For this exercise, output exactly and only the lines running from the one with "ils on the underlying mechanism were also" through the final line of the data below, without pictures.

__Provided records__

• • • • • • •

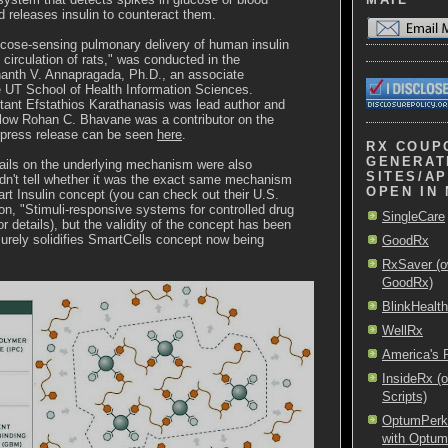
d releases insulin to counteract them.
ucose-sensing pulmonary delivery of human insulin
 circulation of rats," was conducted in the
nanth V. Annapragada, Ph.D., an associate
e UT School of Health Information Sciences.
tant Efstathios Karathanasis was lead author and
llow Rohan C. Bhavane was a contributor on the
ll press release can be seen
here
.
RX COUP
GENERAT
ils on the underlying mechanism were also
SITES/AP
ldn't tell whether it was the exact same mechanism
OPEN IN
rt Insulin concept (you can check out their U.S.
ion, "Stimuli-responsive systems for controlled drug
SingleCare
or details), but the validity of the concept has been
urely solidifies SmartCells concept now being
GoodRx
RxSaver (o
GoodRx)
BlinkHealth
WellRx
America's
InsideRx (
Scripts)
OptumPerks 
with Optu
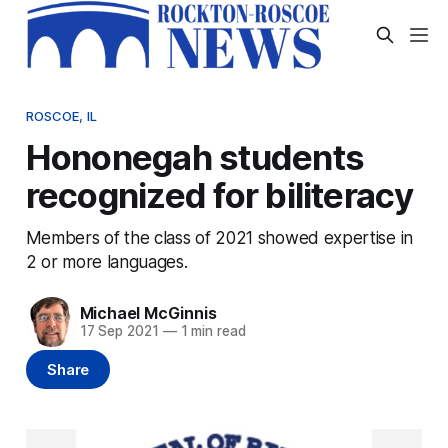
ROSCOE, IL
Hononegah students
recognized for biliteracy
Members of the class of 2021 showed expertise in
2 or more languages.
Michael McGinnis
17 Sep 2021
—
1 min read
Share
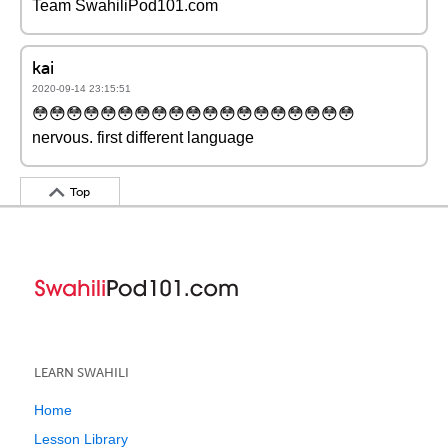
Team SwahiliPod101.com
kai
2020-09-14 23:15:51
😳😳😳😳😳😳😳😳😳😳😳😳😳😳😳😳😳😳😳
nervous. first different language
Top
LEARN SWAHILI
Home
Lesson Library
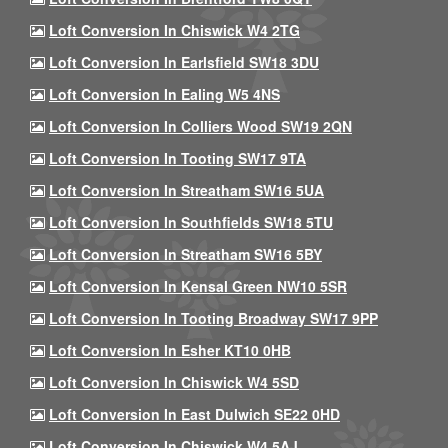
Loft Conversion In Chiswick W4 2TG
Loft Conversion In Earlsfield SW18 3DU
Loft Conversion In Ealing W5 4NS
Loft Conversion In Colliers Wood SW19 2QN
Loft Conversion In Tooting SW17 9TA
Loft Conversion In Streatham SW16 5UA
Loft Conversion In Southfields SW18 5TU
Loft Conversion In Streatham SW16 5BY
Loft Conversion In Kensal Green NW10 5SR
Loft Conversion In Tooting Broadway SW17 9PP
Loft Conversion In Esher KT10 0HB
Loft Conversion In Chiswick W4 5SD
Loft Conversion In East Dulwich SE22 0HD
Loft Conversion In Chiswick W4 5AJ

• • • • • • •

__Solution__
ils on the underlying mechanism were also
SITES/AP
ldn't tell whether it was the exact same mechanism
OPEN IN
rt Insulin concept (you can check out their U.S.
ion, "Stimuli-responsive systems for controlled drug
SingleCare
or details), but the validity of the concept has been
urely solidifies SmartCells concept now being
GoodRx
RxSaver (o
GoodRx)
BlinkHealth
WellRx
America's
InsideRx (
Scripts)
OptumPerks 
with Optu
ROSCOE, IL
Hononegah students
recognized for biliteracy
Members of the class of 2021 showed expertise in
2 or more languages.
Michael McGinnis
17 Sep 2021
—
1 min read
Share
Team SwahiliPod101.com
kai
2020-09-14 23:15:51
😳😳😳😳😳😳😳😳😳😳😳😳😳😳😳😳😳😳😳
nervous. first different language
Top
LEARN SWAHILI
Home
Lesson Library
Loft Conversion In Chiswick W4 2TG
Loft Conversion In Earlsfield SW18 3DU
Loft Conversion In Ealing W5 4NS
Loft Conversion In Colliers Wood SW19 2QN
Loft Conversion In Tooting SW17 9TA
Loft Conversion In Streatham SW16 5UA
Loft Conversion In Southfields SW18 5TU
Loft Conversion In Streatham SW16 5BY
Loft Conversion In Kensal Green NW10 5SR
Loft Conversion In Tooting Broadway SW17 9PP
Loft Conversion In Esher KT10 0HB
Loft Conversion In Chiswick W4 5SD
Loft Conversion In East Dulwich SE22 0HD
Loft Conversion In Chiswick W4 5AJ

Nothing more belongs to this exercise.